Karena Alasan Ini, BPN Minta Tunda Penetapan Hasil Pemilu. Apa Jawaban KPU?
28 April 2019 by Mabruri Pudyas SalimPenundaan penetapan hasil pemilu dinilai akan membuat KPU terkesan tidak serius.
KPU sudah hampir menyelesaikan perhitungan suara dan berkomitmen akan menetapkan hasil penghitungan suara sesuai jadwal, yakni pada 22 Mei 2019. Meski sudah dijadwalkan, namun BPN meminta KPU untuk menunda penetapan hasil pemilu, jika terbukti terjadi kecurangan yang terstruktur, sistematis, dan masif dalam penyelenggaraan Pemilihan Umum 2019.
Belakangan ini memang banyak terdengar adanya kecurangan dalam penyelenggaraan Pemilihan Umum 2019. Mulai dari surat suara yang sudah tercoblos, input data yang keliru, dan sebagainya.
Oleh karena itu, Direktur Materi dan Debat BPN Prabowo -Sandiaga Uno, Sudirman Said, meminta KPU untuk menunda penetapan hasil perhitungan suara jika terbukti terjadi kecurangan yang terstruktur, sistematis, dan masif dalam penyelenggaraan Pemilihan Umum 2019.
“Kalau begitu serius maka penetapan tanggal 22 Mei itu harus ditunda," kata Sudirman seperti dikutip oleh Tempo.co.
Hal ini disampaikan Sudirman sekaligus untuk mendorong terbentuknya tim pencari fakta (TPF) kecurangan pemilu 2019.
"Temuan awalnya masif,” kata Sudirman menjelaskan mengenai kecurangan dalam penyelenggaraan Pemilu 2019.
Sudirman menyebutkan banyaknya kasus pemungutan suara ulang (PSU) di berbagai daerah, pencoblosan surat suara di Malaysia, pembakaran surat suara di Papua, dan sebagainya.
Dia juga menyinggung data daftar pemilih tetap (DPT) yang menurut BPN bermasalah. Sejak sebelum pemilu, BPN berkali-kali menyebut ada 17,5 DPT janggal lantaran bertanggal lahir sama di 31 Desember, 1 Juli, dan 1 Januari.
Mantan Menteri Energi dan Sumber Daya Mineral itu juga mengakui jika penundaan penetapan hasil perhitungan bisa membuat penyelenggara pemilu dipandang tak serius. Namun dia menilai penundaan itu lebih penting ketimbang mendiamkan pelbagai dugaan kecurangan.

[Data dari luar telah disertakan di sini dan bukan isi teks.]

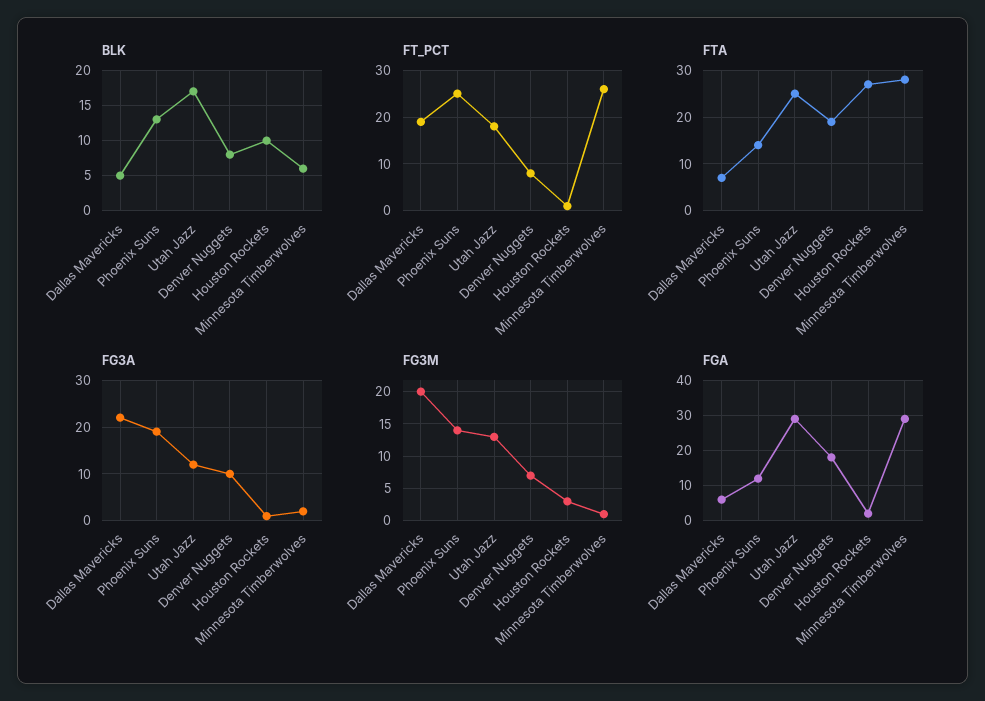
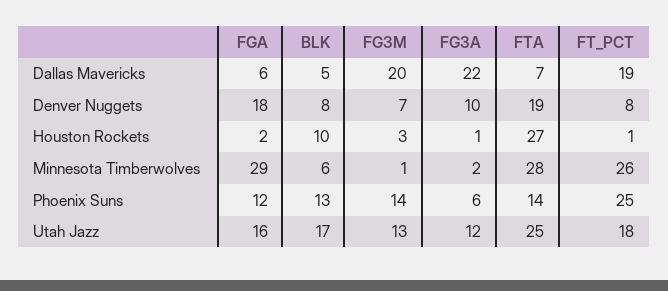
  {
    "BLK": {
      "Dallas Mavericks": 5,
      "Phoenix Suns": 13,
      "Utah Jazz": 17,
      "Denver Nuggets": 8,
      "Houston Rockets": 10,
      "Minnesota Timberwolves": 6
    },
    "FT_PCT": {
      "Dallas Mavericks": 19,
      "Phoenix Suns": 25,
      "Utah Jazz": 18,
      "Denver Nuggets": 8,
      "Houston Rockets": 1,
      "Minnesota Timberwolves": 26
    },
    "FTA": {
      "Dallas Mavericks": 7,
      "Phoenix Suns": 14,
      "Utah Jazz": 25,
      "Denver Nuggets": 19,
      "Houston Rockets": 27,
      "Minnesota Timberwolves": 28
    },
    "FG3A": {
      "Dallas Mavericks": 22,
-     "Phoenix Suns": 20,
+     "Phoenix Suns": 6,
      "Utah Jazz": 12,
      "Denver Nuggets": 10,
      "Houston Rockets": 1,
      "Minnesota Timberwolves": 2
    },
    "FG3M": {
      "Dallas Mavericks": 20,
      "Phoenix Suns": 14,
      "Utah Jazz": 13,
      "Denver Nuggets": 7,
      "Houston Rockets": 3,
      "Minnesota Timberwolves": 1
    },
    "FGA": {
      "Dallas Mavericks": 6,
      "Phoenix Suns": 12,
-     "Utah Jazz": 30,
+     "Utah Jazz": 16,
      "Denver Nuggets": 18,
      "Houston Rockets": 2,
      "Minnesota Timberwolves": 29
    }
  }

"Itu bisa membuat masyarakat luka, dan kami tidak ingin luka itu menimbulkan amarah. Mudah-mudahan ini (TPF) didengar oleh otoritas," kata Sudirman.
Sudirman juga mengatakan jika sikap kubunya mendukung TPF ini tak berkaitan dengan menang atau kalahnya Prabowo-Sandiaga. Dia mengatakan persoalan kecurangan harus diungkap demi pemilu yang bersih dan demokrasi yang sehat.

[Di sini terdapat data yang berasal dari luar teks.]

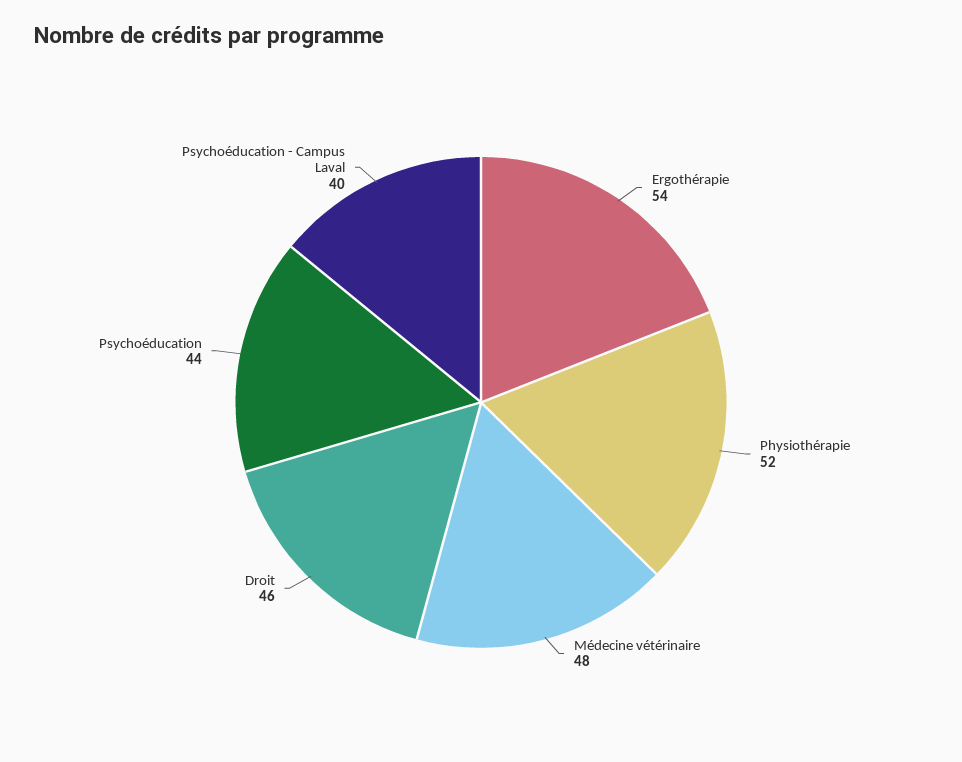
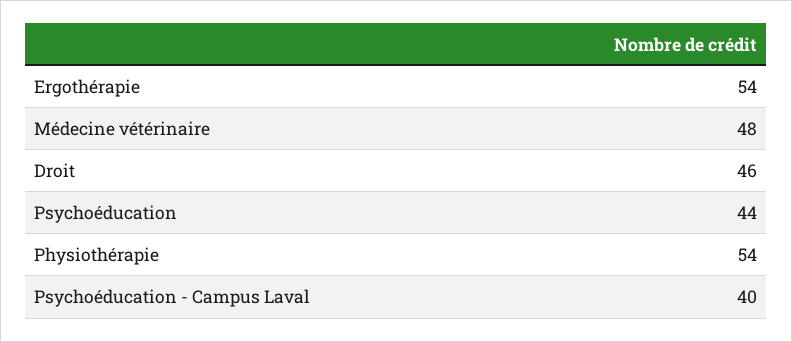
  {
    "Ergothérapie": 54,
-   "Physiothérapie": 52,
+   "Physiothérapie": 54,
    "Médecine vétérinaire": 48,
    "Droit": 46,
    "Psychoéducation": 44,
    "Psychoéducation - Campus Laval": 40
  }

"Apa pun hasilnya (menang atau kalah), soal-soal ini harus diangkat ke permukaan sebagai bentuk pertanggungjawaban kita sebagai pelaku demokrasi kepada rakyat," katanya.
Sudirman juga mengusulkan tim itu diisi oleh orang-orang non-partisan. Meski begitu, dia mengatakan bahwa BPN juga siap terlibat jika dibutuhkan. Ia juga menyarankan Tim Kampanye Nasional Joko Widodo-Ma'ruf Amin juga ikut terlibat agar seimbang.
"Jadi tim yang bersahabat, bukan investigator dari luar, tetapi kemudian semua pihak membuka diri," katanya
Sementara itu, Ketua Komisi Pemilihan Umum (KPU), Arief Budiman merasa tidak perlu untuk membentuk tim pencari fakta, karena menurutnya KPU dan Bawaslu masih dapat menjalankan tugas sebagaimana mestinya.
"Saya merasa belum sampai sejauh itu. Tidak diperlukan (Tim Ad Hoc atau Tim Pencari Fakta alias TPF)," kata Arief.
Selain itu, Arief juga masih ingin mempelajari dulu usul BPN yang menginginkan penetapan hasil pemilu 2019 diundur jika terdapat kecurangan.
"Saya pelajari dulu deh," ujar Arief di kantornya.
Namun menurut dia, KPU tetap yakin penetapan hasil rekapitulasi suara pemilu sesuai dengan waktu yang telah ditetapkan.
"Orang kita sudah jadwalkan tanggal 22 (Mei), kok," tegas Arief.